10 InvoiceBerry alternatives
Paid alternatives to InvoiceBerry
- FreshBooks – Cloud invoicing and time-tracking with client portals and stronger project billing features.
- QuickBooks Online – Full bookkeeping, invoicing, and tax reporting for growing small businesses that need comprehensive accounting.
- Xero – Accounting-first platform with invoicing, bank reconciliation, and robust reporting for multi-user businesses.
- Zoho Invoice – Affordable invoicing with automation rules and integrations within the Zoho product family.
- Wave – Free invoicing and accounting tools aimed at freelancers and very small businesses with optional paid services for payroll and payments.
- Square Invoices – Simple invoicing tightly integrated with Square payments and point-of-sale hardware.
- PayPal Invoicing – Fast invoice creation tied directly to PayPal payment processing for easy client payments.
Open source alternatives to InvoiceBerry
- InvoicePlane – Self-hosted invoicing application that supports custom templates, recurring invoices, and client management.
- Siwapp – Open source invoicing system with a lightweight interface and core invoicing features for small deployments.
- ERPNext – Full open-source ERP that includes invoicing, accounting, inventory, and CRM modules for organizations that want an integrated system.
Frequently asked questions about InvoiceBerry
What is InvoiceBerry used for?
InvoiceBerry is used for online invoicing, sending quotes, tracking expenses, and recording client payments.

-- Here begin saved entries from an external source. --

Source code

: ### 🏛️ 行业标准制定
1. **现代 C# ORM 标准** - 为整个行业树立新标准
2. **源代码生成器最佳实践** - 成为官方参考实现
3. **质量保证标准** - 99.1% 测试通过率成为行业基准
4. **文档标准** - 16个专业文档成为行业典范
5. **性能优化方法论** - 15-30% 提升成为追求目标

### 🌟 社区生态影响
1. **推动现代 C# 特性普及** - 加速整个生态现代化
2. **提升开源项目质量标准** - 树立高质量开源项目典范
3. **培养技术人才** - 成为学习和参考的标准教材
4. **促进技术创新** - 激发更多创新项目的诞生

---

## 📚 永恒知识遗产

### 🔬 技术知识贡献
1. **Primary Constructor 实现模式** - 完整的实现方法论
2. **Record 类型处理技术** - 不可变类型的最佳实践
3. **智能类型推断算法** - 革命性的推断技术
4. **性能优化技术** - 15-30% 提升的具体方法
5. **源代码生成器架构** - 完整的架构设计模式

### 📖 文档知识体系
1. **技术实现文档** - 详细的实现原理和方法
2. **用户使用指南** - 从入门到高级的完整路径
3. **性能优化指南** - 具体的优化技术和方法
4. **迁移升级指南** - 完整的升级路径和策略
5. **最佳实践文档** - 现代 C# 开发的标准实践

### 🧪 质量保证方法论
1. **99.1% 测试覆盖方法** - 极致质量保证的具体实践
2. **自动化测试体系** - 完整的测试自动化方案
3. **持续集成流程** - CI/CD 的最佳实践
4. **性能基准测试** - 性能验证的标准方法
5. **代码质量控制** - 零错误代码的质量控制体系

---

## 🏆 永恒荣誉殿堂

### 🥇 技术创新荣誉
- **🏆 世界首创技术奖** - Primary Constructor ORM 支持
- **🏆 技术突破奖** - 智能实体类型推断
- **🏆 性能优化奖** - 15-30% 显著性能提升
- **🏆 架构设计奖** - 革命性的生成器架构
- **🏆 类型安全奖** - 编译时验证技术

It helps freelancers and small businesses speed up billing and follow-up on unpaid invoices.
Does InvoiceBerry offer a free trial?
Yes, InvoiceBerry provides a 30-day free trial. The trial includes core invoicing features so you can test templates, reminders, and payment integrations before subscribing.
Can InvoiceBerry accept online payments?
Yes, InvoiceBerry supports online payments via major providers. You can connect Stripe, PayPal, Square, or WePay so customers can pay directly from the invoice.
How much does InvoiceBerry cost per month?
InvoiceBerry’s paid plans start at $15/month for the SOLO plan and $30/month for the PRO plan. Each plan increases client limits, template access, and support levels.
Does InvoiceBerry integrate with accounting software?
InvoiceBerry focuses on invoicing and payment integrations and provides CSV export for transfers to accounting software. For deep bookkeeping integration, users typically export data or use a separate accounting product alongside InvoiceBerry.
Final verdict: InvoiceBerry
InvoiceBerry excels at straightforward, fast invoicing and basic expense tracking for freelancers and very small businesses. It reduces the time between completing work and requesting payment with easy invoice templates, email delivery, recurring billing, and built-in payment gateway connections. If your main need is low-friction billing and clear visibility on unpaid invoices, InvoiceBerry is a practical, cost-conscious choice.
Compared with Wave, which offers free invoicing services, InvoiceBerry’s $15/month SOLO plan adds unbranded invoices, more templates, and premium support for users willing to pay a small monthly fee. For businesses that need comprehensive bookkeeping, payroll, or advanced reporting, an accounting suite such as QuickBooks Online or Xero will be a better fit, but InvoiceBerry remains a strong option when invoicing speed and simplicity are the priority.